When I joined The Charlotte Observer as a reporter in 1969, one of my first assignments involved one of our fine feathered friends.
Workers who were preparing a driveway for a new Honeywell building had been told to work around a tree until a dove's newly hatched birds could leave the nest. It could take days or weeks.
It was a classic human interest story and got front-page play, complete with a photo of the nest.
The boss wasn't around to interview, but my story included this worker's quote about him: "Joe Smith (not his real name) is the cussingest man in Charlotte, but he'll spend $500 to save this bird." Not a bad quote, I thought.

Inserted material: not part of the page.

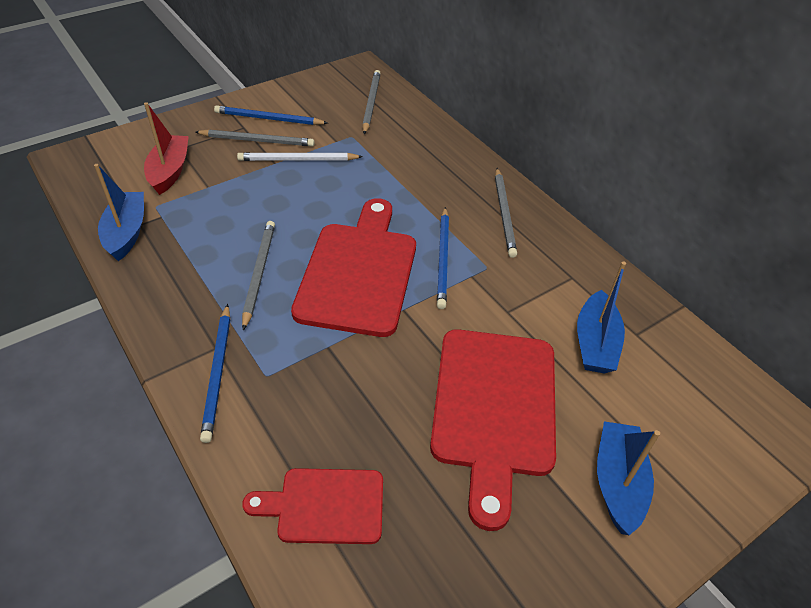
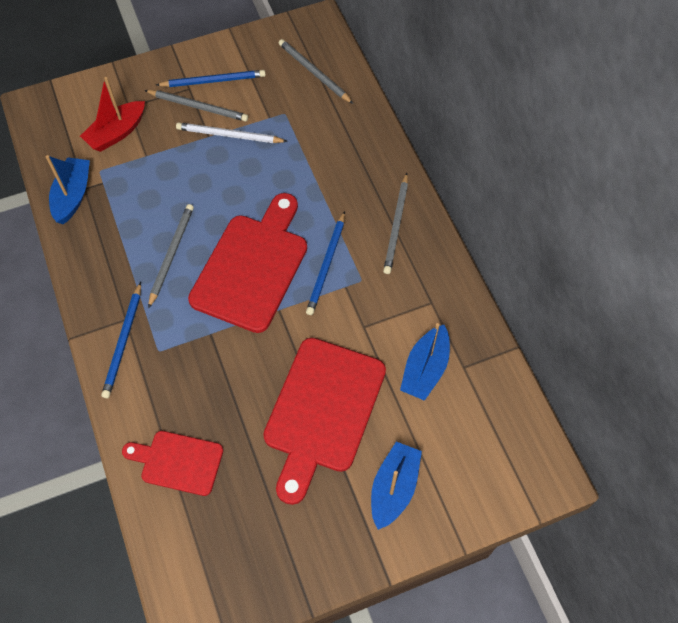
camera: 15 degrees right, 15 degrees up
red boat [144,102,189,195] -> red boat turned 150 degrees counterclockwise [80,77,145,152]
blue pencil [214,105,327,125] -> blue pencil turned 150 degrees clockwise [156,70,266,87]
grey pencil [362,70,381,134] -> grey pencil turned 60 degrees counterclockwise [279,39,353,104]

Next day, all heck broke loose.
I heard from Joe Smith's son, then his lawyer, both assuring me that Joe Smith was not the cussingest man in Charlotte. He was a church deacon and the quote had devastated his wife, who was refusing to go back to their church. Retract it, NOW!
Well, we couldn't retract a guy's quote, but an assistant city editor did a little front page story that let his son and lawyer say old Joe isn't really the cussingest guy in Charlotte and is in fact a church deacon. Something like that. I don't know if any more came of it. Beyond my pay grade, you know.
I was reminded of my little plight when I read this week that the power company, SCE&G, had been caught removing an osprey nest from a utility pole in Mount Pleasant.
Nearby residents said the nest had been there for 15 years and were outraged when it was removed.
They contacted state wildlife officials and the Birds of Prey in nearby Awendaw. Their concern brought an investigation by the S.C. Department of Natural Resources and the U.S. Fish and Wildlife Service.
The osprey, a large eagle-like white bird with black markings on its wings, is not an endangered species, but it is protected under the federal Migratory Bird Act.
Disturbing an active osprey nest is considered a misdemeanor and carries a penalty up to $15,000.
Utilities can remove the nests to protect their lines whenever the nests are not being used, according to a story in The (Charleston) Post & Courier. Trouble is, ospreys are considered "nest fidelity" birds, meaning they are determined to build and remain in a specific spot.
These birds had definitely made a home here. At one point, as a pair of ospreys circled frantically overhead, a Birds of Prey worker found a broken egg on the ground. (Disclosure: My wife is a volunteer at the Birds of Prey.)
Jim Elliott, director of the Birds of Prey, suggested the power company install a nest platform at this site to protect its lines, as it has done in the past.
SCE&G can't exactly retract what it has done. But it is trying to atone: As of Wednesday, workers were busy rebuilding the nest. Ospreys, come home.